At ‘Realize the Dream’ March, Women Speak at Last
At a rally marking the 50th anniversary of the 1963 March on Washington for Jobs and Freedom at the Lincoln Memorial on Saturday, Myrlie Evers-Williams finally completed a mission assigned to her by tragedy a half-century ago. Then, little more than a month after her husband, Medgar Evers, president of the NAACP's Mississippi chapter, was slain in his driveway as his children watched, the young widow was the only woman scheduled to speak at the podium from which Dr. Martin Luther King, Jr. would deliver his best-remembered line: "I have a dream."
But Myrlie Evers, as she was known then, missed her turn at the microphone, stuck in traffic on her way from the airport. (Daisy Bates, who strategized the integration of Little Rock High School, was drafted to Evers' slot, and spoke all of 142 words.)
At Saturday's commemoration, Evers-Williams not only had her turn, but also had some female company. House Minority Leader Nancy Pelosi addressed the crowd, which numbered in the tens of thousands, as did Sybrina Fulton, who gave a tribute to her slain son, Trayvon Martin; National Organization for Women President Terry O'Neill; and Barbara Arnwine, president and executive director of Lawyers' Committee for Civil Rights Under Law. Rev. Bernice King, president of the King Center and daughter of the late civil rights leader, offered a closing prayer. Other women, too, were given turns at the mic at the event, titled "Realize the Dream," and keynoted by the Rev.
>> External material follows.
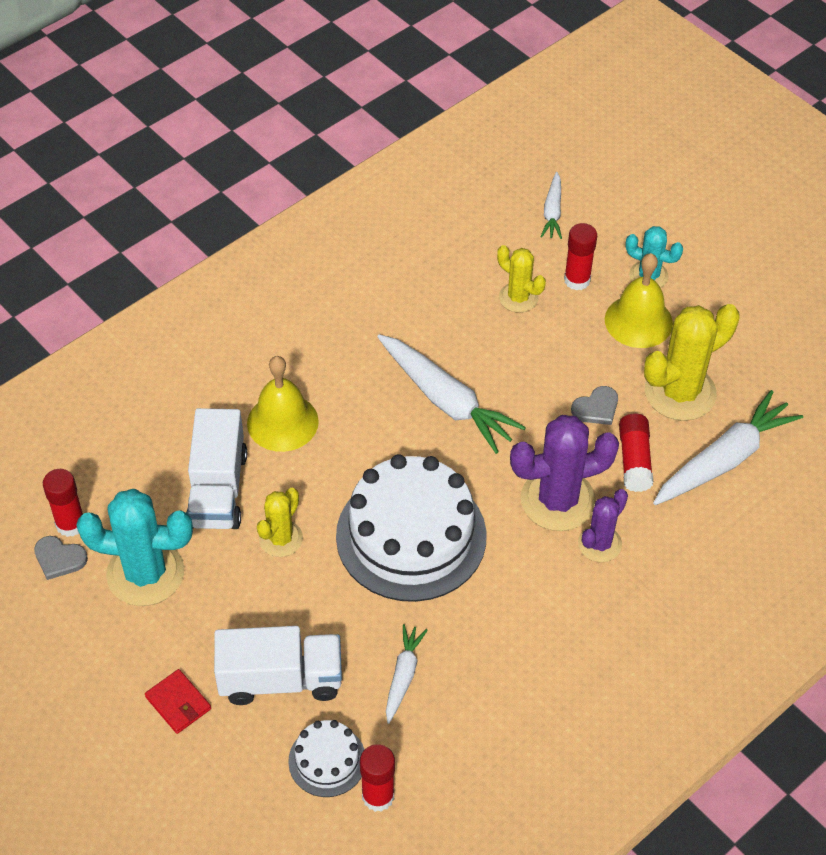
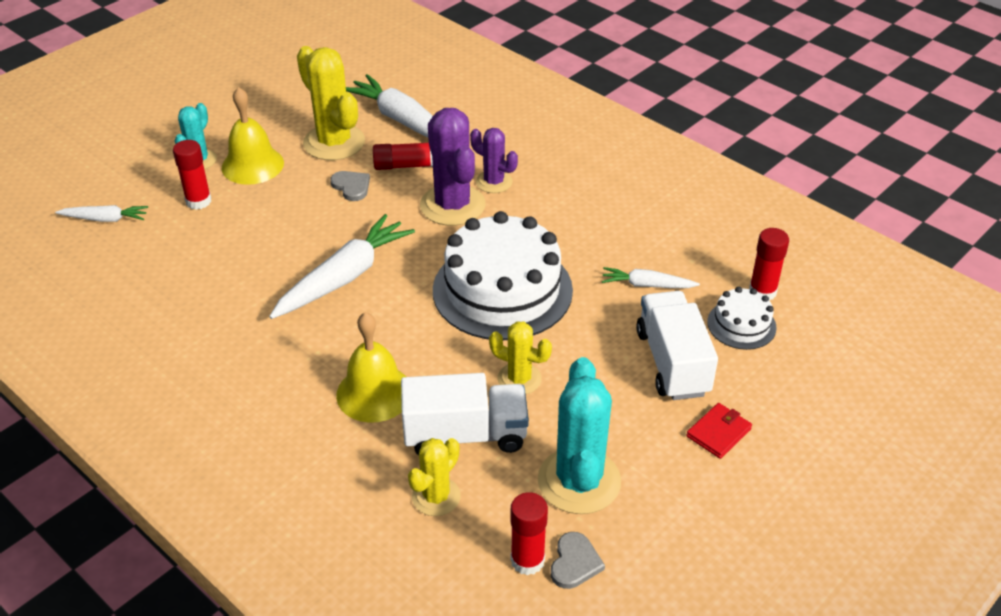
camera: 95 degrees left, 10 degrees down
(518, 298) = (217, 237): yellow cactus -> yellow cactus (436, 497)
Al Sharpton and Martin Luther King III.
"Stand your ground," Evers-Williams said, invoking the name of the notorious laws on the books in 16 states that allow the use of a lethal weapon against anyone the weapon-holder feels threatened by. "We can think of standing your ground in the negative," she continued, "but I ask you today to flip that coin and give 'stand your ground' a positive ring for all who stand for justice and equality, and stand firm on the ground that we have already made, and be sure that nothing is going to be taken away from us."
Among the gains won through protests and pressure of civil rights activists was the 1965 Voting Rights Act, the heart of which was struck down in June by the Supreme Court.
Marching Toward Inclusion
When, after the rally, the time came to march from the Lincoln Memorial to the Washington Monument, men and women marched together, unlike the original march 50 years ago, in which men and women marched along separate routes.
Jo Ann Watson, a Detroit city council member, came to the 1963 march with her grandparents when she was 12 years old, she told RH Reality Check. It was important for her to return not only as an African American, she said, but also as a woman. Watson, who served as the director of the Detroit YWCA and went on to serve in the organization's national headquarters as assistant executive director and head of the Y's Office of Racial Justice, claims as her mentor the late Dorothy I. Height, the longtime leader of the National Council of Negro Women, who also held two of the YWCA posts Watson went on to fill.
"[S]he often talked to me with tears gleaming in her eyes," Watson said. "She said no women were allowed to speak [at the 1963 march]."
Watson said Height had helped to plan that original march, but was deprived of a turn at the podium. Aside from the singer Mahalia Jackson, who performed that day, Height was the only woman seated on the platform next to the podium.
I found Watson seated on a bench in the shade along a footpath, taking a breather. Dressed elegantly in a black skirt and top and a fashionable chunky necklace, she held a red sign emblazoned with the slogan "End Racism. Heal America. Tax Wall Street."
Her clothing honored the memory of the Sunday-best she and all her fellow marchers wore in 1963. The sign was a reminder that the 1963 march was as much about jobs as it was about rights.